**Problem to work on:** Your answer must hold only the lines below from the line containing "X99150001Y-82200000D01*" through the line containing "X96200000Y-98150000D03*", each reproduced exactly.

::: Material for the task

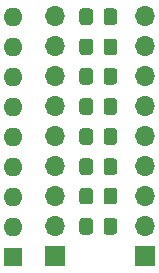
<source format=gbr>
%TF.GenerationSoftware,KiCad,Pcbnew,(5.1.9)-1*%
%TF.CreationDate,2021-02-03T20:33:18-05:00*%
%TF.ProjectId,NerdConsole_BreadBoard_Monitor8,4e657264-436f-46e7-936f-6c655f427265,rev?*%
%TF.SameCoordinates,Original*%
%TF.FileFunction,Soldermask,Top*%
%TF.FilePolarity,Negative*%
%FSLAX46Y46*%
G04 Gerber Fmt 4.6, Leading zero omitted, Abs format (unit mm)*
G04 Created by KiCad (PCBNEW (5.1.9)-1) date 2021-02-03 20:33:18*
%MOMM*%
%LPD*%
G01*
G04 APERTURE LIST*
%ADD10O,1.700000X1.700000*%
%ADD11R,1.700000X1.700000*%
%ADD12R,1.600000X1.600000*%
%ADD13O,1.600000X1.600000*%
G04 APERTURE END LIST*
%TO.C,D1*%
G36*
G01*
X100300000Y-96050001D02*
X100300000Y-95149999D01*
G75*
G02*
X100549999Y-94900000I249999J0D01*
G01*
X101200001Y-94900000D01*
G75*
G02*
X101450000Y-95149999I0J-249999D01*
G01*
X101450000Y-96050001D01*
G75*
G02*
X101200001Y-96300000I-249999J0D01*
G01*
X100549999Y-96300000D01*
G75*
G02*
X100300000Y-96050001I0J249999D01*
G01*
G37*
G36*
G01*
X98250000Y-96050001D02*
X98250000Y-95149999D01*
G75*
G02*
X98499999Y-94900000I249999J0D01*
G01*
X99150001Y-94900000D01*
G75*
G02*
X99400000Y-95149999I0J-249999D01*
G01*
X99400000Y-96050001D01*
G75*
G02*
X99150001Y-96300000I-249999J0D01*
G01*
X98499999Y-96300000D01*
G75*
G02*
X98250000Y-96050001I0J249999D01*
G01*
G37*
%TD*%
%TO.C,D2*%
G36*
G01*
X98250000Y-93500001D02*
X98250000Y-92599999D01*
G75*
G02*
X98499999Y-92350000I249999J0D01*
G01*
X99150001Y-92350000D01*
G75*
G02*
X99400000Y-92599999I0J-249999D01*
G01*
X99400000Y-93500001D01*
G75*
G02*
X99150001Y-93750000I-249999J0D01*
G01*
X98499999Y-93750000D01*
G75*
G02*
X98250000Y-93500001I0J249999D01*
G01*
G37*
G36*
G01*
X100300000Y-93500001D02*
X100300000Y-92599999D01*
G75*
G02*
X100549999Y-92350000I249999J0D01*
G01*
X101200001Y-92350000D01*
G75*
G02*
X101450000Y-92599999I0J-249999D01*
G01*
X101450000Y-93500001D01*
G75*
G02*
X101200001Y-93750000I-249999J0D01*
G01*
X100549999Y-93750000D01*
G75*
G02*
X100300000Y-93500001I0J249999D01*
G01*
G37*
%TD*%
%TO.C,D3*%
G36*
G01*
X100300000Y-91000001D02*
X100300000Y-90099999D01*
G75*
G02*
X100549999Y-89850000I249999J0D01*
G01*
X101200001Y-89850000D01*
G75*
G02*
X101450000Y-90099999I0J-249999D01*
G01*
X101450000Y-91000001D01*
G75*
G02*
X101200001Y-91250000I-249999J0D01*
G01*
X100549999Y-91250000D01*
G75*
G02*
X100300000Y-91000001I0J249999D01*
G01*
G37*
G36*
G01*
X98250000Y-91000001D02*
X98250000Y-90099999D01*
G75*
G02*
X98499999Y-89850000I249999J0D01*
G01*
X99150001Y-89850000D01*
G75*
G02*
X99400000Y-90099999I0J-249999D01*
G01*
X99400000Y-91000001D01*
G75*
G02*
X99150001Y-91250000I-249999J0D01*
G01*
X98499999Y-91250000D01*
G75*
G02*
X98250000Y-91000001I0J249999D01*
G01*
G37*
%TD*%
%TO.C,D4*%
G36*
G01*
X98250000Y-88450001D02*
X98250000Y-87549999D01*
G75*
G02*
X98499999Y-87300000I249999J0D01*
G01*
X99150001Y-87300000D01*
G75*
G02*
X99400000Y-87549999I0J-249999D01*
G01*
X99400000Y-88450001D01*
G75*
G02*
X99150001Y-88700000I-249999J0D01*
G01*
X98499999Y-88700000D01*
G75*
G02*
X98250000Y-88450001I0J249999D01*
G01*
G37*
G36*
G01*
X100300000Y-88450001D02*
X100300000Y-87549999D01*
G75*
G02*
X100549999Y-87300000I249999J0D01*
G01*
X101200001Y-87300000D01*
G75*
G02*
X101450000Y-87549999I0J-249999D01*
G01*
X101450000Y-88450001D01*
G75*
G02*
X101200001Y-88700000I-249999J0D01*
G01*
X100549999Y-88700000D01*
G75*
G02*
X100300000Y-88450001I0J249999D01*
G01*
G37*
%TD*%
%TO.C,D5*%
G36*
G01*
X100300000Y-85900001D02*
X100300000Y-84999999D01*
G75*
G02*
X100549999Y-84750000I249999J0D01*
G01*
X101200001Y-84750000D01*
G75*
G02*
X101450000Y-84999999I0J-249999D01*
G01*
X101450000Y-85900001D01*
G75*
G02*
X101200001Y-86150000I-249999J0D01*
G01*
X100549999Y-86150000D01*
G75*
G02*
X100300000Y-85900001I0J249999D01*
G01*
G37*
G36*
G01*
X98250000Y-85900001D02*
X98250000Y-84999999D01*
G75*
G02*
X98499999Y-84750000I249999J0D01*
G01*
X99150001Y-84750000D01*
G75*
G02*
X99400000Y-84999999I0J-249999D01*
G01*
X99400000Y-85900001D01*
G75*
G02*
X99150001Y-86150000I-249999J0D01*
G01*
X98499999Y-86150000D01*
G75*
G02*
X98250000Y-85900001I0J249999D01*
G01*
G37*
%TD*%
%TO.C,D6*%
G36*
G01*
X98250000Y-83350001D02*
X98250000Y-82449999D01*
G75*
G02*
X98499999Y-82200000I249999J0D01*
G01*
X99150001Y-82200000D01*
G75*
G02*
X99400000Y-82449999I0J-249999D01*
G01*
X99400000Y-83350001D01*
G75*
G02*
X99150001Y-83600000I-249999J0D01*
G01*
X98499999Y-83600000D01*
G75*
G02*
X98250000Y-83350001I0J249999D01*
G01*
G37*
G36*
G01*
X100300000Y-83350001D02*
X100300000Y-82449999D01*
G75*
G02*
X100549999Y-82200000I249999J0D01*
G01*
X101200001Y-82200000D01*
G75*
G02*
X101450000Y-82449999I0J-249999D01*
G01*
X101450000Y-83350001D01*
G75*
G02*
X101200001Y-83600000I-249999J0D01*
G01*
X100549999Y-83600000D01*
G75*
G02*
X100300000Y-83350001I0J249999D01*
G01*
G37*
%TD*%
%TO.C,D7*%
G36*
G01*
X100300000Y-80850001D02*
X100300000Y-79949999D01*
G75*
G02*
X100549999Y-79700000I249999J0D01*
G01*
X101200001Y-79700000D01*
G75*
G02*
X101450000Y-79949999I0J-249999D01*
G01*
X101450000Y-80850001D01*
G75*
G02*
X101200001Y-81100000I-249999J0D01*
G01*
X100549999Y-81100000D01*
G75*
G02*
X100300000Y-80850001I0J249999D01*
G01*
G37*
G36*
G01*
X98250000Y-80850001D02*
X98250000Y-79949999D01*
G75*
G02*
X98499999Y-79700000I249999J0D01*
G01*
X99150001Y-79700000D01*
G75*
G02*
X99400000Y-79949999I0J-249999D01*
G01*
X99400000Y-80850001D01*
G75*
G02*
X99150001Y-81100000I-249999J0D01*
G01*
X98499999Y-81100000D01*
G75*
G02*
X98250000Y-80850001I0J249999D01*
G01*
G37*
%TD*%
%TO.C,D8*%
G36*
G01*
X98250000Y-78300001D02*
X98250000Y-77399999D01*
G75*
G02*
X98499999Y-77150000I249999J0D01*
G01*
X99150001Y-77150000D01*
G75*
G02*
X99400000Y-77399999I0J-249999D01*
G01*
X99400000Y-78300001D01*
G75*
G02*
X99150001Y-78550000I-249999J0D01*
G01*
X98499999Y-78550000D01*
G75*
G02*
X98250000Y-78300001I0J249999D01*
G01*
G37*
G36*
G01*
X100300000Y-78300001D02*
X100300000Y-77399999D01*
G75*
G02*
X100549999Y-77150000I249999J0D01*
G01*
X101200001Y-77150000D01*
G75*
G02*
X101450000Y-77399999I0J-249999D01*
G01*
X101450000Y-78300001D01*
G75*
G02*
X101200001Y-78550000I-249999J0D01*
G01*
X100549999Y-78550000D01*
G75*
G02*
X100300000Y-78300001I0J249999D01*
G01*
G37*
%TD*%
D10*
%TO.C,J1*%
X96200000Y-77830000D03*
X96200000Y-80370000D03*
X96200000Y-82910000D03*
X96200000Y-85450000D03*
X96200000Y-87990000D03*
X96200000Y-90530000D03*
X96200000Y-93070000D03*
X96200000Y-95610000D03*
D11*
X96200000Y-98150000D03*
%TD*%
%TO.C,J2*%
X103800000Y-98150000D03*
D10*
X103800000Y-95610000D03*
X103800000Y-93070000D03*
X103800000Y-90530000D03*
X103800000Y-87990000D03*
X103800000Y-85450000D03*
X103800000Y-82910000D03*
X103800000Y-80370000D03*
X103800000Y-77830000D03*
%TD*%
D12*
%TO.C,RN1*%
X92650000Y-98175000D03*
D13*
X92650000Y-95635000D03*
X92650000Y-93095000D03*
X92650000Y-90555000D03*
X92650000Y-88015000D03*
X92650000Y-85475000D03*
X92650000Y-82935000D03*
X92650000Y-80395000D03*
X92650000Y-77855000D03*
%TD*%
M02*

</source>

::::::

**Expected answer:**
X99150001Y-82200000D01*
G75*
G02*
X99400000Y-82449999I0J-249999D01*
G01*
X99400000Y-83350001D01*
G75*
G02*
X99150001Y-83600000I-249999J0D01*
G01*
X98499999Y-83600000D01*
G75*
G02*
X98250000Y-83350001I0J249999D01*
G01*
G37*
G36*
G01*
X100300000Y-83350001D02*
X100300000Y-82449999D01*
G75*
G02*
X100549999Y-82200000I249999J0D01*
G01*
X101200001Y-82200000D01*
G75*
G02*
X101450000Y-82449999I0J-249999D01*
G01*
X101450000Y-83350001D01*
G75*
G02*
X101200001Y-83600000I-249999J0D01*
G01*
X100549999Y-83600000D01*
G75*
G02*
X100300000Y-83350001I0J249999D01*
G01*
G37*
%TD*%
%TO.C,D7*%
G36*
G01*
X100300000Y-80850001D02*
X100300000Y-79949999D01*
G75*
G02*
X100549999Y-79700000I249999J0D01*
G01*
X101200001Y-79700000D01*
G75*
G02*
X101450000Y-79949999I0J-249999D01*
G01*
X101450000Y-80850001D01*
G75*
G02*
X101200001Y-81100000I-249999J0D01*
G01*
X100549999Y-81100000D01*
G75*
G02*
X100300000Y-80850001I0J249999D01*
G01*
G37*
G36*
G01*
X98250000Y-80850001D02*
X98250000Y-79949999D01*
G75*
G02*
X98499999Y-79700000I249999J0D01*
G01*
X99150001Y-79700000D01*
G75*
G02*
X99400000Y-79949999I0J-249999D01*
G01*
X99400000Y-80850001D01*
G75*
G02*
X99150001Y-81100000I-249999J0D01*
G01*
X98499999Y-81100000D01*
G75*
G02*
X98250000Y-80850001I0J249999D01*
G01*
G37*
%TD*%
%TO.C,D8*%
G36*
G01*
X98250000Y-78300001D02*
X98250000Y-77399999D01*
G75*
G02*
X98499999Y-77150000I249999J0D01*
G01*
X99150001Y-77150000D01*
G75*
G02*
X99400000Y-77399999I0J-249999D01*
G01*
X99400000Y-78300001D01*
G75*
G02*
X99150001Y-78550000I-249999J0D01*
G01*
X98499999Y-78550000D01*
G75*
G02*
X98250000Y-78300001I0J249999D01*
G01*
G37*
G36*
G01*
X100300000Y-78300001D02*
X100300000Y-77399999D01*
G75*
G02*
X100549999Y-77150000I249999J0D01*
G01*
X101200001Y-77150000D01*
G75*
G02*
X101450000Y-77399999I0J-249999D01*
G01*
X101450000Y-78300001D01*
G75*
G02*
X101200001Y-78550000I-249999J0D01*
G01*
X100549999Y-78550000D01*
G75*
G02*
X100300000Y-78300001I0J249999D01*
G01*
G37*
%TD*%
D10*
%TO.C,J1*%
X96200000Y-77830000D03*
X96200000Y-80370000D03*
X96200000Y-82910000D03*
X96200000Y-85450000D03*
X96200000Y-87990000D03*
X96200000Y-90530000D03*
X96200000Y-93070000D03*
X96200000Y-95610000D03*
D11*
X96200000Y-98150000D03*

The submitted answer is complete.